Em debate, especialistas apontam peso político a novos limites nas marginais

WALTER PORTO – FOLHA DE S. PAULO

A decisão do prefeito João Doria (PSDB) de aumentar a velocidade máxima das marginais Tietê e Pinheiros foi mais política que técnica. Essa foi a conclusão dos especialistas que participaram do debate promovido pela Folha sobre o tema nesta segunda (30).

Para eles, a prefeitura não apresentou estudos técnicos independentes o bastante para embasar a implantação da medida, ocorrida no último dia 25. As velocidades limite foram reajustadas de 70 km/h para 90 km/h na pista expressa, de 60 km/h para 70 km/h na pista central, e de 50 km/h para 60 km/h na local. Na faixa mais à direita da pista local, permanece o antigo limite de 50 km/h.

A Folha convidou o secretário municipal de Transportes, Sérgio Avelleda, para integrar a mesa de debate, indicar um representante ou mesmo sugerir um especialista que encampasse a posição da prefeitura, mas a gestão João Doria optou por não enviar ninguém, sem dar justificativa.

Para o consultor em engenharia de tráfego Sérgio Ejzenberg, a medida dá seguimento a um longo histórico de gestão errática da mobilidade urbana na capital paulista, entre as quais, ele inclui a do ex-prefeito Fernando Haddad (PT). "Por falta de respeito aos corpos técnicos, decisões desastradas têm mutilado a cidade de São Paulo de longa data", disse, citando o Minhocão e os monotrilhos, projetos que classifica como "caros e inúteis".

Para ele, a mudança de velocidade está sendo feita de maneira precipitada, "com pressa para trocar as placas". "Se o projeto precisa de medidas mitigadoras como ambulâncias para garantir que o pior não suceda, ele não é bom."
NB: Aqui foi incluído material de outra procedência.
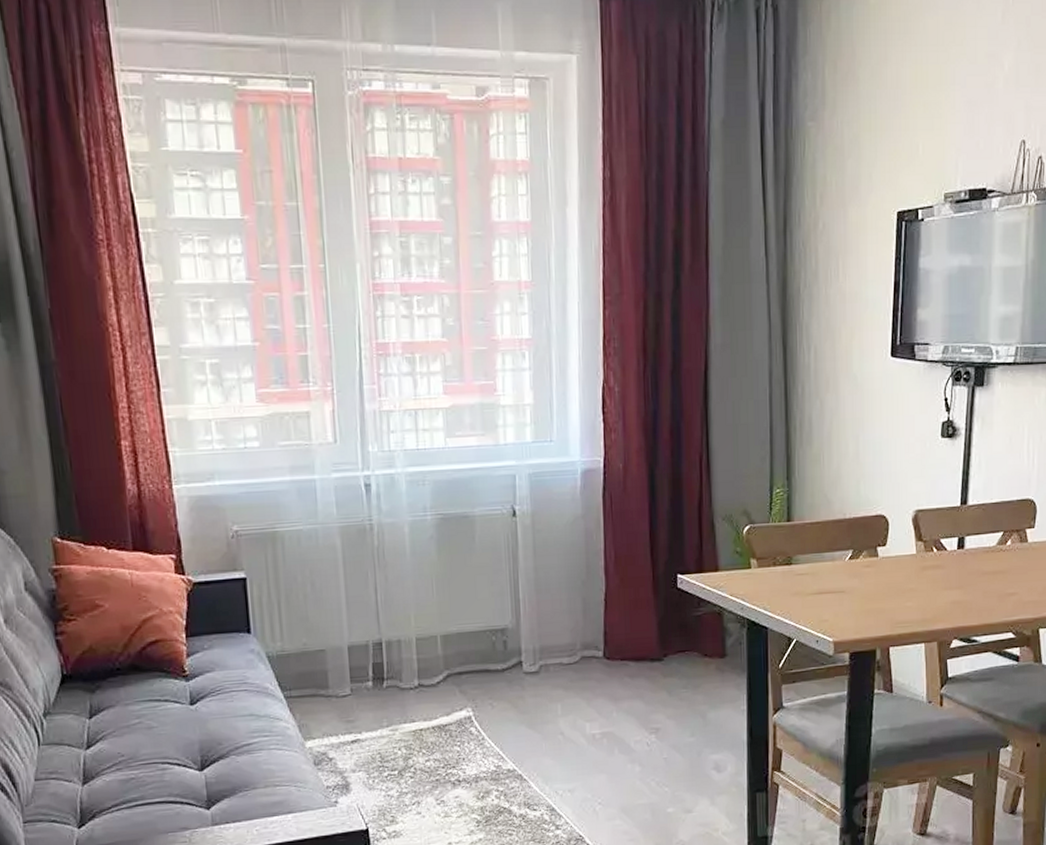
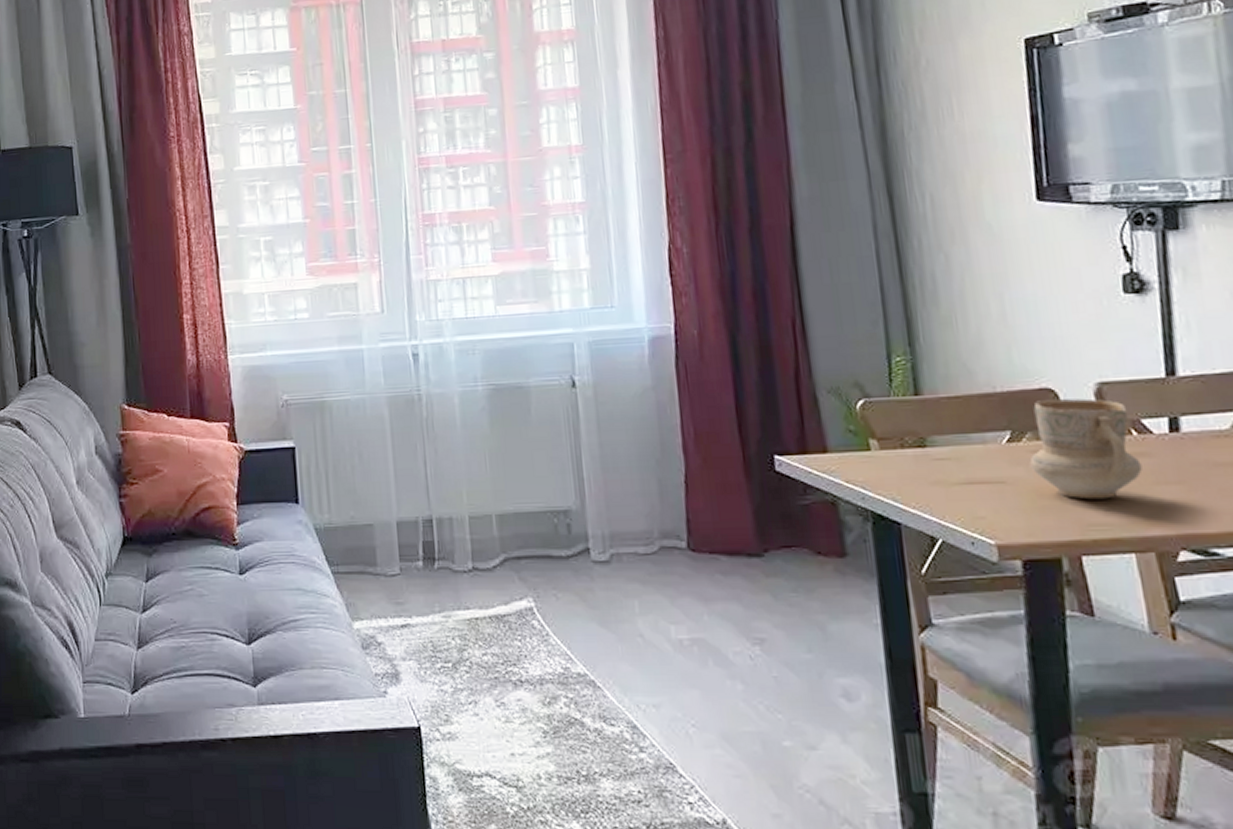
mug: none [863,523,937,603] -> present [1029,398,1143,500]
Meli Malatesta, doutora em urbanismo pela USP e especializada em mobilidade não motorizada, argumentou que a OMS (Organização Mundial da Saúde) trata o acidente de trânsito como uma endemia e sugere que a velocidade máxima adotada em áreas urbanas seja de 50 km/h. Ela, que milita na Associação Cidadeapé, que defende direitos do pedestre, apontou ser um "mito" a ideia de que não há pessoas andando nas calçadas das marginais.

"A associação fez uma contagem numa travessia da avenida João Doria, na altura da estação Morumbi da CPTM, e identificou quase 4.000 pedestres atravessando a rua das 17h as 19h."

Malatesta apontou que Doria fez a promessa de aumentar o limite máximo durante a campanha eleitoral e, ao implantá-la, não discutiu o suficiente com os múltiplos setores da sociedade civil. "A população escolhe um candidato que vai atender às suas propostas de campanha, mas em propostas que implicam risco de morte, deveria se basear mais em estudos e ouvir a voz da sociedade."

Para o colunista da Folha Leão Serva, engenharia de trânsito não deveria ser tema eleitoral, já que, por mais que seja um assunto popular, o público leigo não o entende a fundo. "Não é um assunto intuitivo. Não faz parte do senso comum dizer que reduzir a velocidade máxima da marginal melhora sua velocidade média, mas é isso que acontece. As pessoas se sentem mais à vontade pra se aproximar do carro da frente.

Ejzenberg criticou também a decisão do governo Haddad de reduzir a velocidade limite a 50 km/h, argumentando que o ideal é permitir que cada via use sua capacidade máxima. "A redução foi arbitrária. Se é reduzir por reduzir, diminui para 30 km/h, porque aí vai ter 0% de acidentes", afirmou. "E os acidentes vão se pulverizar no resto da cidade. Não adianta só olhar a via expressa, tem que acalmar a cidade nas vias coletoras, nas residenciais."

Para Ejzenberg, essa redução agrava os congestionamentos da cidade, mas isso não foi sentido porque o número de carros nas vias diminuiu devido à crise econômica. Segundo ele, uma pequena porcentagem do sistema viário tem que ter velocidade maior para regular o fluxo de passagem.

Malatesta, que é favorável à redução de velocidade do sistema viário como um todo, apontou que o aumento proposto por Doria reduz o tempo de viagem do trajeto completo das marginais em oito minutos, "um ganho de tempo pequeno em relação a perdas muito grandes" –ela diz estar certa de que o número de acidentes fatais vai aumentar.

Leão Serva concorda que o aumento de velocidade "pressiona" nesse sentido. "Mesmo se amanhã continuarmos reduzindo o número de mortos no trânsito, como São Paulo vem fazendo, ainda assim vamos nos perguntar: 'imagina se não tivesse aumentado o limite de velocidade?'".

Matéria publicada na Folha de S. Paulo.